* [EXTRACT]

Amphioxus
Amphioxus, or Lancelet, a small marine animal found in shore waters in temperate and tropical regions. There are about 30 species of amphioxuses. The animal is seldom more than two inches (5 cm) long; the American species of the Pacific coast, however, sometimes grows to four inches (10 cm) in length. The amphioxus is rather fishlike in appearance. On the back it has a fin that runs almost the entire length of the body; on the underside near the tail it has a short fin. The sharp-edged body gave it the name amphioxus (“double edged”), and the lance-shaped tail the name lancelet.
The amphioxus is an intermediate form between invertebrates (animals without backbones) and vertebrates (animals with backbones). Instead of a backbone, the amphioxus has a notochord —a firm, flexible rod of cartilage-like material that extends from the tip of its head to the tip of its tail. It has a nerve cord lying above and parallel to the notochord, but has no specialized brain.

* [GIVEN RECORDS]
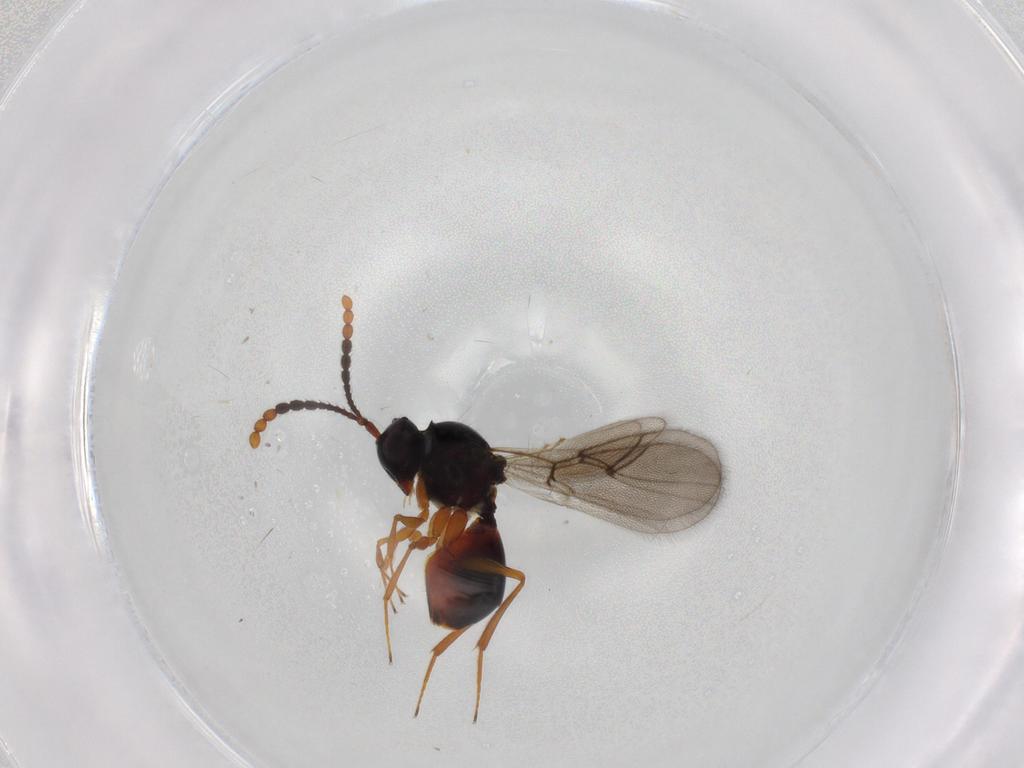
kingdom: Animalia
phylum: Arthropoda
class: Insecta
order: Hymenoptera
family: Figitidae
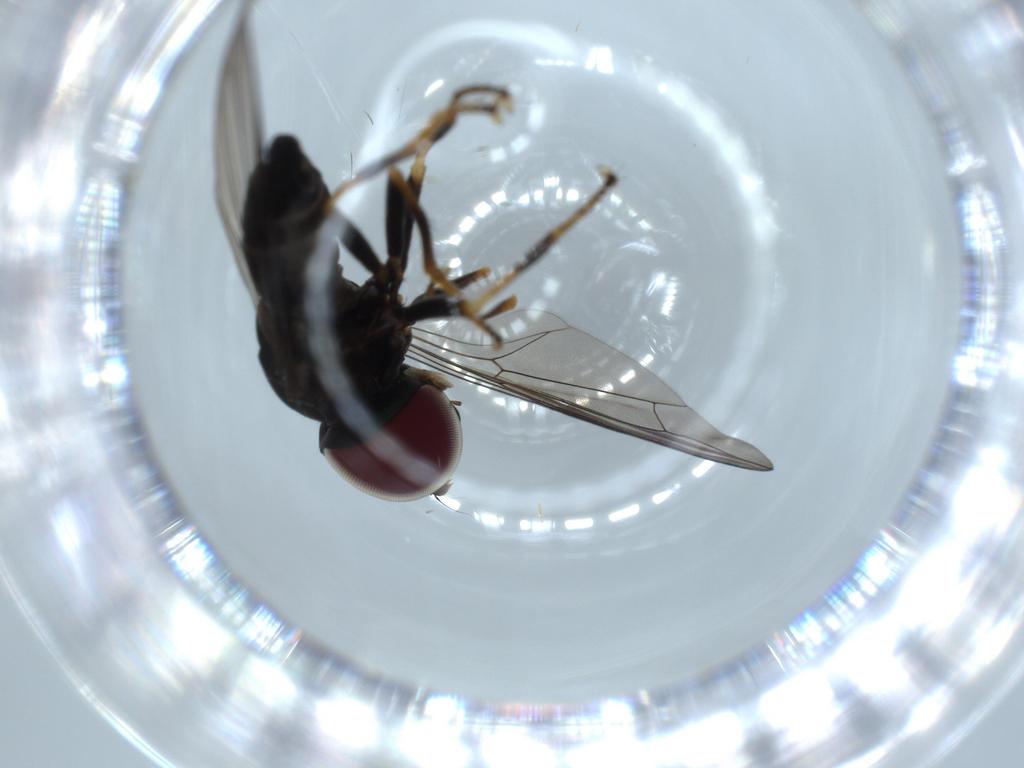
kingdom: Animalia
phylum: Arthropoda
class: Insecta
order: Diptera
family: Pipunculidae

* [PROBLEMS TO SOLVE]
[a] In the text on the amphioxus, what does the name "amphioxus" mean?
[b] Sum up the amphioxus text in two sentences.

* [EXERCISE RESULTS]
[a] It means "double edged," a name that comes from the animal's sharp-edged body.

[b] The amphioxus, or lancelet, is a small, fishlike marine animal of temperate and tropical shore waters that is seldom more than two inches long, and there are about 30 species. It is an intermediate form between invertebrates and vertebrates, with a notochord instead of a backbone and a nerve cord above it, but no specialized brain.